- _YOUR INSTRUCTIONS_: Transcription should be exact. Include all entries.

Collected data
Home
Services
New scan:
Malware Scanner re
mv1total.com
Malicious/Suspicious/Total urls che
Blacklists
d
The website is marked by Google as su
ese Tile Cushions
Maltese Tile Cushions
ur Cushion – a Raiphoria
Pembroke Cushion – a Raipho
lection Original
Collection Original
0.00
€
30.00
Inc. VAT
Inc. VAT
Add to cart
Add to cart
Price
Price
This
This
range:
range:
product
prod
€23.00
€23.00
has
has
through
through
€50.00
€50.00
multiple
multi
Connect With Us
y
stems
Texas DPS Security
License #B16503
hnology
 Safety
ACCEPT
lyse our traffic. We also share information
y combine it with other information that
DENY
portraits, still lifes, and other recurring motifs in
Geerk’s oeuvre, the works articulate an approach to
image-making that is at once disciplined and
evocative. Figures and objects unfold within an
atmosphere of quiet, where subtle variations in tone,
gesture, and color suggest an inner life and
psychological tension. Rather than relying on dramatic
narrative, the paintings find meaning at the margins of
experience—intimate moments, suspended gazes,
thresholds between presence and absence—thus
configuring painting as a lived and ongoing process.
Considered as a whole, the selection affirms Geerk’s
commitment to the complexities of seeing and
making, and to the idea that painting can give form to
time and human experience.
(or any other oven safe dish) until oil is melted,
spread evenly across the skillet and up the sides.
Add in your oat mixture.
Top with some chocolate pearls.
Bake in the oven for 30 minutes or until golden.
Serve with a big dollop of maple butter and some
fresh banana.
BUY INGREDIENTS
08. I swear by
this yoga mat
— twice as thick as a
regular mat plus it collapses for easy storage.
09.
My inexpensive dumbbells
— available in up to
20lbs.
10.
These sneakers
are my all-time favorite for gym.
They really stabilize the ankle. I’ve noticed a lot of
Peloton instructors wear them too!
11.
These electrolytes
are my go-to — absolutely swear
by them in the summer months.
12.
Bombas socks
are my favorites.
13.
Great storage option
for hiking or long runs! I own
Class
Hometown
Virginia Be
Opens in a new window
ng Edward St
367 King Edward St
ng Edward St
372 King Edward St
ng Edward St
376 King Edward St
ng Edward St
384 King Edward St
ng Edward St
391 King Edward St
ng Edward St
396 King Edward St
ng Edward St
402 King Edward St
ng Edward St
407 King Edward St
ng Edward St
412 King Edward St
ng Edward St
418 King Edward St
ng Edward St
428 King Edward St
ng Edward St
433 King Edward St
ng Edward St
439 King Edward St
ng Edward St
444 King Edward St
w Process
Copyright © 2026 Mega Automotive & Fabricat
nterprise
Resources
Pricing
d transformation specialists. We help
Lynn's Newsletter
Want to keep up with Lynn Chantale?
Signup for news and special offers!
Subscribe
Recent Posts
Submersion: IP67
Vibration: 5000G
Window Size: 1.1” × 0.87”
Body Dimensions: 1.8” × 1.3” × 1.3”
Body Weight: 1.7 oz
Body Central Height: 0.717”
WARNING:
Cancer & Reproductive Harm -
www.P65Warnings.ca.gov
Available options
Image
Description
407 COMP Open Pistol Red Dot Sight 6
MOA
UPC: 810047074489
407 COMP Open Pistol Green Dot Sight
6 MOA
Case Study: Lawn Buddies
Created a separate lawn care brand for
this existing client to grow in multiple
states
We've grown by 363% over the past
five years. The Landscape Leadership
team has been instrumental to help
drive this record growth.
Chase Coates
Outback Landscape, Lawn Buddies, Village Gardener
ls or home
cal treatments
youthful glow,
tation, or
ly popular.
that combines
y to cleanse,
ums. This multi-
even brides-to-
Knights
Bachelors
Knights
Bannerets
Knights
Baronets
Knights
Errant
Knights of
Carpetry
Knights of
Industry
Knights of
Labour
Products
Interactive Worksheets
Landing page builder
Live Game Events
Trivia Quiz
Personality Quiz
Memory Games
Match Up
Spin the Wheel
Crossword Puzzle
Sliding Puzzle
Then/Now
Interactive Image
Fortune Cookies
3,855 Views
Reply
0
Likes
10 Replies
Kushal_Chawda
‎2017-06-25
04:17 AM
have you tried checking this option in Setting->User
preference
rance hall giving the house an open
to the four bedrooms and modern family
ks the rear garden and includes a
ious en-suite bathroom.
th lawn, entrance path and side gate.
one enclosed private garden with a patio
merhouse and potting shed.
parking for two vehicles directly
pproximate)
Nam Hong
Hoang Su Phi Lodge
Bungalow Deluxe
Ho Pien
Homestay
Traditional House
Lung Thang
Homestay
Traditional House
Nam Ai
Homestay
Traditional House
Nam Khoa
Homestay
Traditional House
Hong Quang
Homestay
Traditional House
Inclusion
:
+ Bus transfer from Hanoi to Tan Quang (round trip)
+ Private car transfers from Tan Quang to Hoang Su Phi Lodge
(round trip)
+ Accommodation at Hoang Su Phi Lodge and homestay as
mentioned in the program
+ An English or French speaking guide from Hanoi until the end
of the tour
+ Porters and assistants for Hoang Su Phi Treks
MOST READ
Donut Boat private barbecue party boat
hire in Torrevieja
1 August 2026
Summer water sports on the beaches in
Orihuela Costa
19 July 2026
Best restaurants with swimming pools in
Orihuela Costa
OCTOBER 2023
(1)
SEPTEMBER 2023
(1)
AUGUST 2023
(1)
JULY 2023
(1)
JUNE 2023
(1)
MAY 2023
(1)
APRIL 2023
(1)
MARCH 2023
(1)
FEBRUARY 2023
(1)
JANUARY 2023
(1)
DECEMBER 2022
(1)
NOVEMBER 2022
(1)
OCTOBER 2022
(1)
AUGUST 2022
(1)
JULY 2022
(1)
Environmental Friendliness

- _REPLY TO THE TASK_:
Home
Services
New scan:
Malware Scanner re
mv1total.com
Malicious/Suspicious/Total urls che
Blacklists
d
The website is marked by Google as su
ese Tile Cushions
Maltese Tile Cushions
ur Cushion – a Raiphoria
Pembroke Cushion – a Raipho
lection Original
Collection Original
0.00
€
30.00
Inc. VAT
Inc. VAT
Add to cart
Add to cart
Price
Price
This
This
range:
range:
product
prod
€23.00
€23.00
has
has
through
through
€50.00
€50.00
multiple
multi
Connect With Us
y
stems
Texas DPS Security
License #B16503
hnology
 Safety
ACCEPT
lyse our traffic. We also share information
y combine it with other information that
DENY
portraits, still lifes, and other recurring motifs in
Geerk’s oeuvre, the works articulate an approach to
image-making that is at once disciplined and
evocative. Figures and objects unfold within an
atmosphere of quiet, where subtle variations in tone,
gesture, and color suggest an inner life and
psychological tension. Rather than relying on dramatic
narrative, the paintings find meaning at the margins of
experience—intimate moments, suspended gazes,
thresholds between presence and absence—thus
configuring painting as a lived and ongoing process.
Considered as a whole, the selection affirms Geerk’s
commitment to the complexities of seeing and
making, and to the idea that painting can give form to
time and human experience.
(or any other oven safe dish) until oil is melted,
spread evenly across the skillet and up the sides.
Add in your oat mixture.
Top with some chocolate pearls.
Bake in the oven for 30 minutes or until golden.
Serve with a big dollop of maple butter and some
fresh banana.
BUY INGREDIENTS
08. I swear by
this yoga mat
— twice as thick as a
regular mat plus it collapses for easy storage.
09.
My inexpensive dumbbells
— available in up to
20lbs.
10.
These sneakers
are my all-time favorite for gym.
They really stabilize the ankle. I’ve noticed a lot of
Peloton instructors wear them too!
11.
These electrolytes
are my go-to — absolutely swear
by them in the summer months.
12.
Bombas socks
are my favorites.
13.
Great storage option
for hiking or long runs! I own
Class
Hometown
Virginia Be
Opens in a new window
ng Edward St
367 King Edward St
ng Edward St
372 King Edward St
ng Edward St
376 King Edward St
ng Edward St
384 King Edward St
ng Edward St
391 King Edward St
ng Edward St
396 King Edward St
ng Edward St
402 King Edward St
ng Edward St
407 King Edward St
ng Edward St
412 King Edward St
ng Edward St
418 King Edward St
ng Edward St
428 King Edward St
ng Edward St
433 King Edward St
ng Edward St
439 King Edward St
ng Edward St
444 King Edward St
w Process
Copyright © 2026 Mega Automotive & Fabricat
nterprise
Resources
Pricing
d transformation specialists. We help
Lynn's Newsletter
Want to keep up with Lynn Chantale?
Signup for news and special offers!
Subscribe
Recent Posts
Submersion: IP67
Vibration: 5000G
Window Size: 1.1” × 0.87”
Body Dimensions: 1.8” × 1.3” × 1.3”
Body Weight: 1.7 oz
Body Central Height: 0.717”
WARNING:
Cancer & Reproductive Harm -
www.P65Warnings.ca.gov
Available options
Image
Description
407 COMP Open Pistol Red Dot Sight 6
MOA
UPC: 810047074489
407 COMP Open Pistol Green Dot Sight
6 MOA
Case Study: Lawn Buddies
Created a separate lawn care brand for
this existing client to grow in multiple
states
We've grown by 363% over the past
five years. The Landscape Leadership
team has been instrumental to help
drive this record growth.
Chase Coates
Outback Landscape, Lawn Buddies, Village Gardener
ls or home
cal treatments
youthful glow,
tation, or
ly popular.
that combines
y to cleanse,
ums. This multi-
even brides-to-
Knights
Bachelors
Knights
Bannerets
Knights
Baronets
Knights
Errant
Knights of
Carpetry
Knights of
Industry
Knights of
Labour
Products
Interactive Worksheets
Landing page builder
Live Game Events
Trivia Quiz
Personality Quiz
Memory Games
Match Up
Spin the Wheel
Crossword Puzzle
Sliding Puzzle
Then/Now
Interactive Image
Fortune Cookies
3,855 Views
Reply
0
Likes
10 Replies
Kushal_Chawda
‎2017-06-25
04:17 AM
have you tried checking this option in Setting->User
preference
rance hall giving the house an open
to the four bedrooms and modern family
ks the rear garden and includes a
ious en-suite bathroom.
th lawn, entrance path and side gate.
one enclosed private garden with a patio
merhouse and potting shed.
parking for two vehicles directly
pproximate)
Nam Hong
Hoang Su Phi Lodge
Bungalow Deluxe
Ho Pien
Homestay
Traditional House
Lung Thang
Homestay
Traditional House
Nam Ai
Homestay
Traditional House
Nam Khoa
Homestay
Traditional House
Hong Quang
Homestay
Traditional House
Inclusion
:
+ Bus transfer from Hanoi to Tan Quang (round trip)
+ Private car transfers from Tan Quang to Hoang Su Phi Lodge
(round trip)
+ Accommodation at Hoang Su Phi Lodge and homestay as
mentioned in the program
+ An English or French speaking guide from Hanoi until the end
of the tour
+ Porters and assistants for Hoang Su Phi Treks
MOST READ
Donut Boat private barbecue party boat
hire in Torrevieja
1 August 2026
Summer water sports on the beaches in
Orihuela Costa
19 July 2026
Best restaurants with swimming pools in
Orihuela Costa
OCTOBER 2023
(1)
SEPTEMBER 2023
(1)
AUGUST 2023
(1)
JULY 2023
(1)
JUNE 2023
(1)
MAY 2023
(1)
APRIL 2023
(1)
MARCH 2023
(1)
FEBRUARY 2023
(1)
JANUARY 2023
(1)
DECEMBER 2022
(1)
NOVEMBER 2022
(1)
OCTOBER 2022
(1)
AUGUST 2022
(1)
JULY 2022
(1)
Environmental Friendliness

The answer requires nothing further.